Human Rights Watch (HRW) accused the Biden administration of limiting migrants' right to claim asylum in the United States by making them apply through CBP One.

"The Biden asylum rule impermissibly limits the right to seek asylum for many people and compels them to wait in foreseeably dangerous and inhumane conditions in Mexico," reads a passage of the organization's report, titled "'We Couldn't Wait': Digital Metering at the US-Mexico Border."

The Biden administration implemented the use of the app in May 2023 after Title 42 was lifted. According to a recent statement by a government official, it takes 10 weeks to get an immigration appointment through CBP One.

1,450 appointments are processed every day and most are assigned randomly. A small proportion are allocated (also randomly) among those who have been making requests the longest without success. People usually apply every day until getting an appointment.

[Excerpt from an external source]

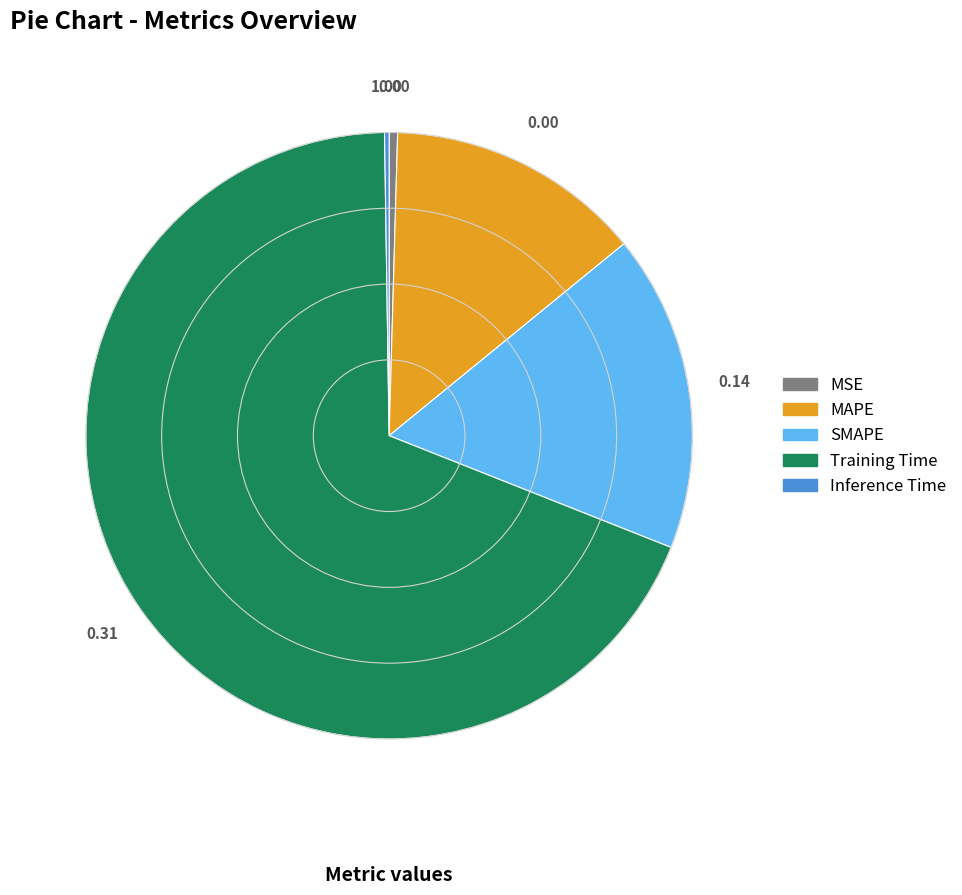

Which category accounts for the majority?

Training Time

Using the app and not crossing the border allow those approved by CBP One to apply for a work permit after being released from custody. Those apprehended after crossing illegally become ineligible for asylum if they enter the country after failing to seek refuge in another country beforehand.

However, HRW said that the U.S. is bound by the "fundamental right of all people to seek asylum in another country, and to be granted refugee protection after proving fear of persecution on specific grounds."

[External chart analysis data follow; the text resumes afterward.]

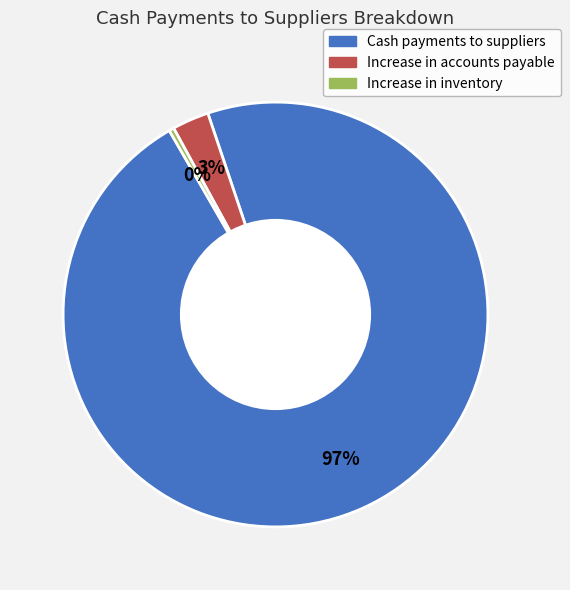

Between Increase in accounts payable and Cash payments to suppliers, which is larger?

Cash payments to suppliers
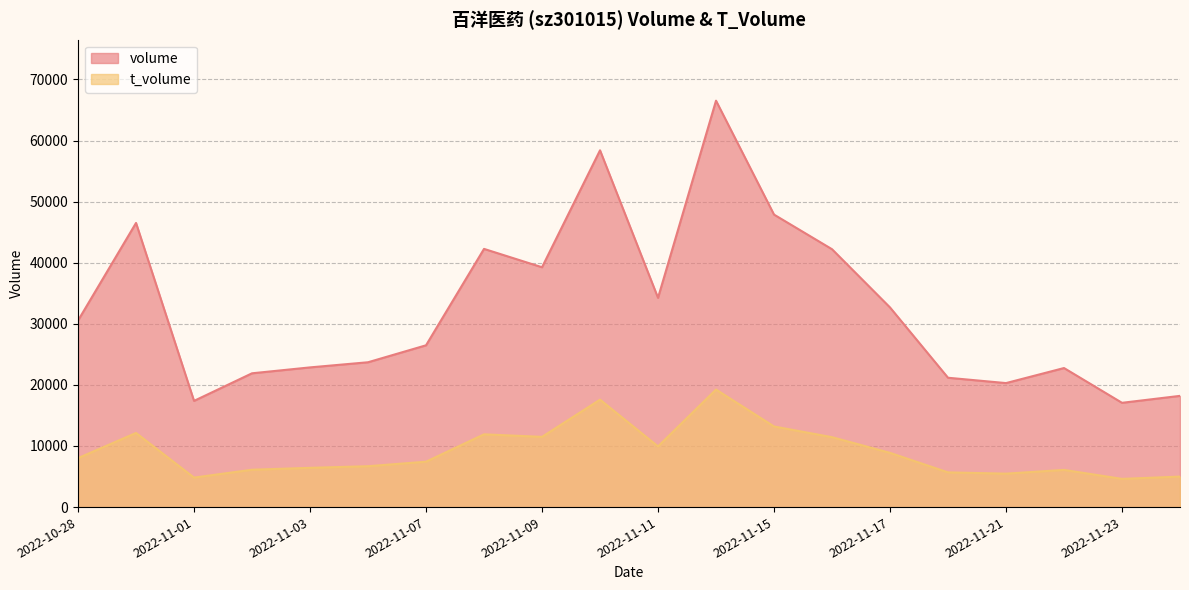

True or false: t_volume and volume cross at least once.

False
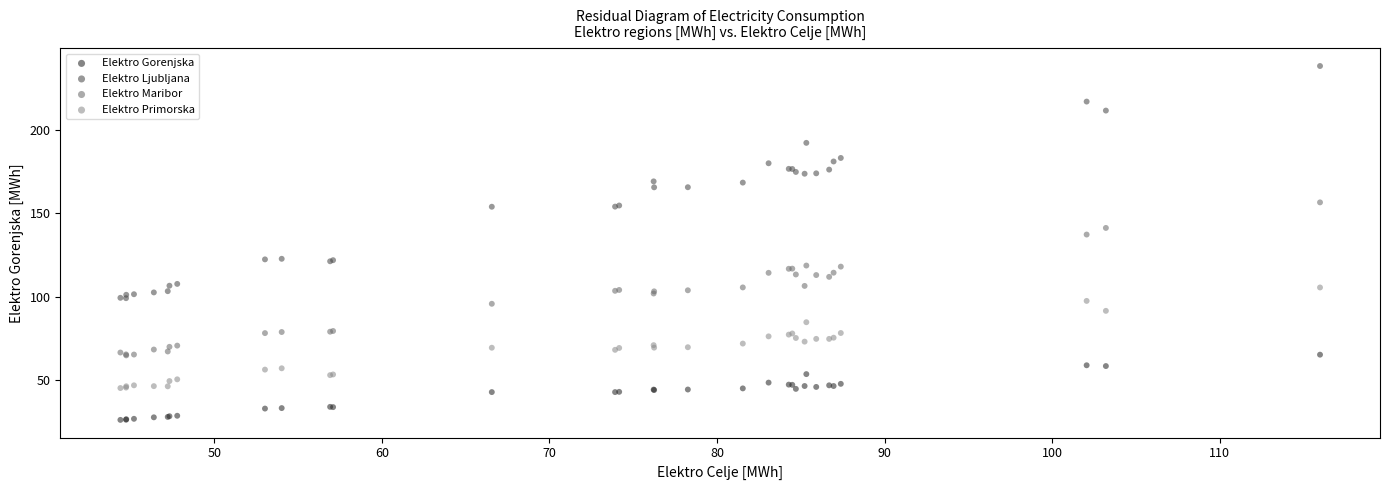

Across all series, what Y value is closest to 132?

137.3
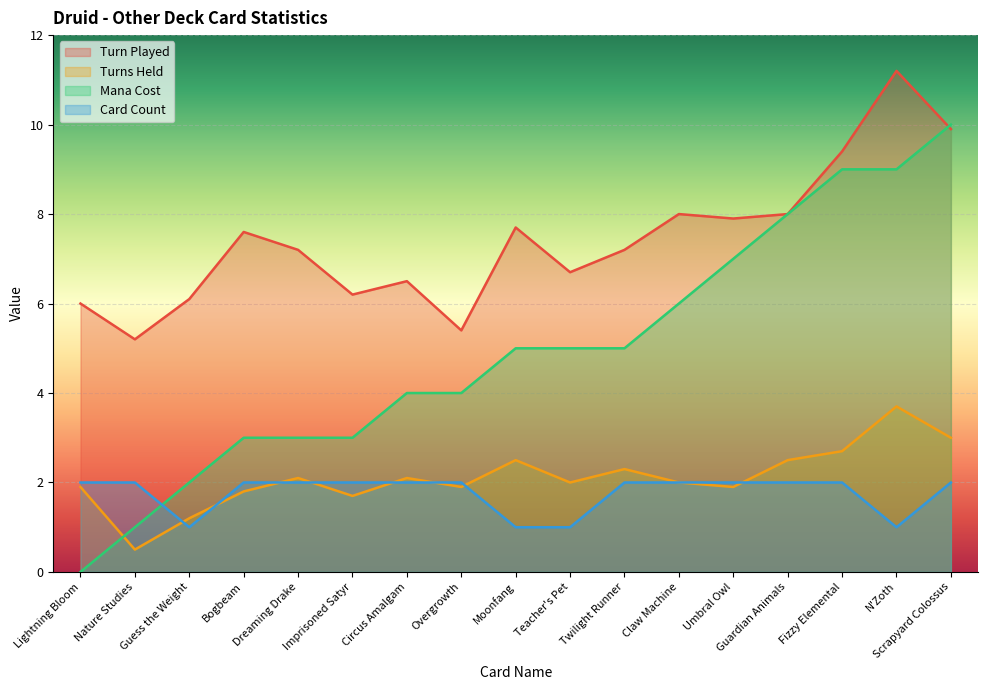

Reading right to left, list all the values displayed in this chart.

Turn Played: Scrapyard Colossus=9.9	N'Zoth=11.2	Fizzy Elemental=9.4	Guardian Animals=8.0	Umbral Owl=7.9	Claw Machine=8.0	Twilight Runner=7.2	Teacher's Pet=6.7	Moonfang=7.7	Overgrowth=5.4	Circus Amalgam=6.5	Imprisoned Satyr=6.2	Dreaming Drake=7.2	Bogbeam=7.6	Guess the Weight=6.1	Nature Studies=5.2	Lightning Bloom=6.0
Turns Held: Scrapyard Colossus=3.0	N'Zoth=3.7	Fizzy Elemental=2.7	Guardian Animals=2.5	Umbral Owl=1.9	Claw Machine=2.0	Twilight Runner=2.3	Teacher's Pet=2.0	Moonfang=2.5	Overgrowth=1.9	Circus Amalgam=2.1	Imprisoned Satyr=1.7	Dreaming Drake=2.1	Bogbeam=1.8	Guess the Weight=1.2	Nature Studies=0.5	Lightning Bloom=1.9
Mana Cost: Scrapyard Colossus=10.0	N'Zoth=9.0	Fizzy Elemental=9.0	Guardian Animals=8.0	Umbral Owl=7.0	Claw Machine=6.0	Twilight Runner=5.0	Teacher's Pet=5.0	Moonfang=5.0	Overgrowth=4.0	Circus Amalgam=4.0	Imprisoned Satyr=3.0	Dreaming Drake=3.0	Bogbeam=3.0	Guess the Weight=2.0	Nature Studies=1.0	Lightning Bloom=0.0
Card Count: Scrapyard Colossus=2.0	N'Zoth=1.0	Fizzy Elemental=2.0	Guardian Animals=2.0	Umbral Owl=2.0	Claw Machine=2.0	Twilight Runner=2.0	Teacher's Pet=1.0	Moonfang=1.0	Overgrowth=2.0	Circus Amalgam=2.0	Imprisoned Satyr=2.0	Dreaming Drake=2.0	Bogbeam=2.0	Guess the Weight=1.0	Nature Studies=2.0	Lightning Bloom=2.0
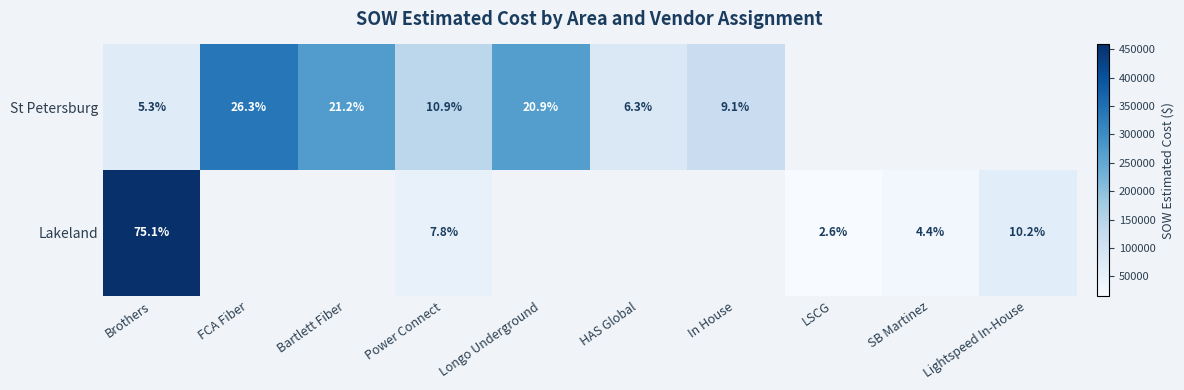

What is the maximum value shown in the chart?

458779.0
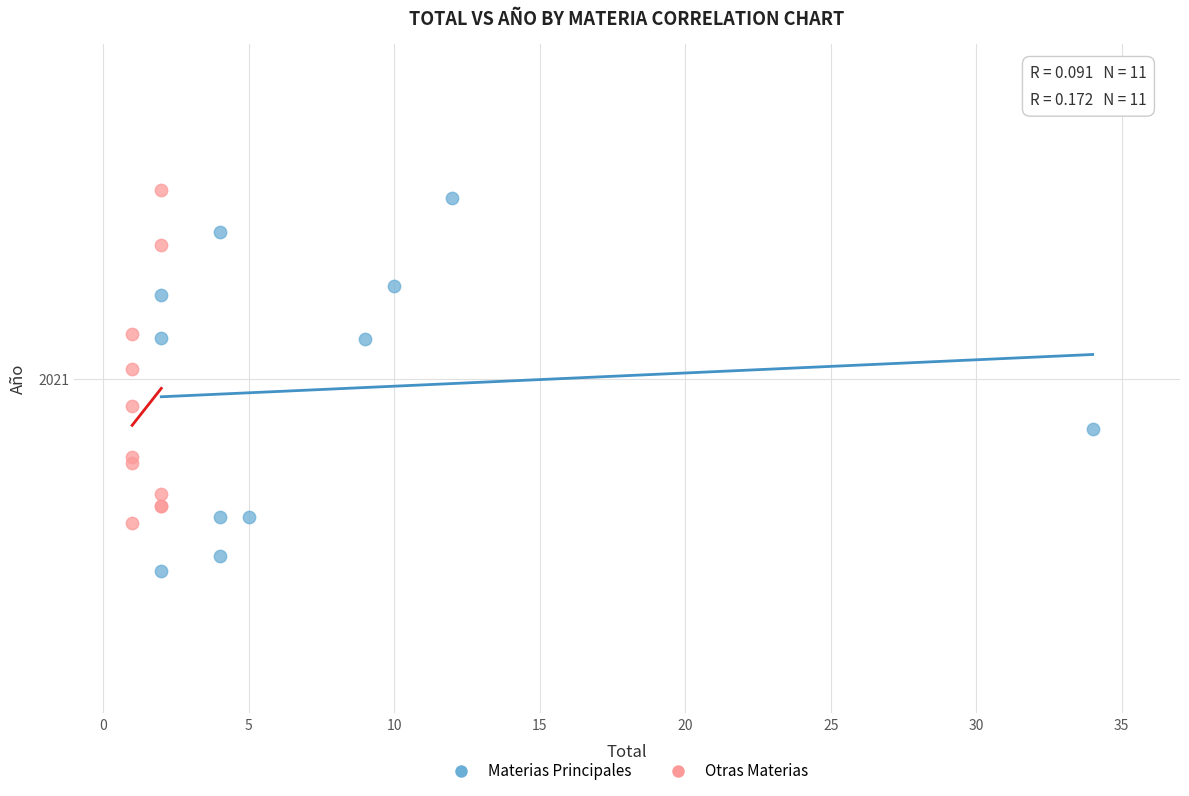

Which series contains the highest Y value?

Otras Materias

The country, the report added, is engaged in "metering," a term it coined during the Trump administration when the government imposed daily limits to the amount of asylum-seekers processed every day. It claimed the Mexican government, led by president Andrés Manuel López Obrador (commonly known as AMLO) is complicit in this practice.

"The Biden and López Obrador administrations are knowingly exposing migrants to persecution at the hands of cartels that systematically target migrants for kidnapping, extortion, and sexual assault," said Ari Sawyer, U.S. border researcher at Human Rights Watch. "U.S. and Mexican governments should stop forcing migrants to wait in Mexico and should stop collaborating on rights-abusive immigration policies."

The report also highlighted that many asylum-seekers don't have phones because they can't afford them or because criminal groups have stolen them. "When asylum seekers do have phones, their devices often do not have memory space to support the app, they cannot pay for the data they need to use the app, or they do not have access to Wi-Fi," the report said.

Many people have also reported trouble using or accessing the app, listing issues such as the app being "particularly difficult to use due to identity factors such as their race, digital literacy, ability to read or write, language, age, LGBT status, or disability."

Regarding people with disabilities, a separate report recorded claims of the app being inaccessible to migrants who are blind, deaf, have mobility issues or intellectual disabilities, among others.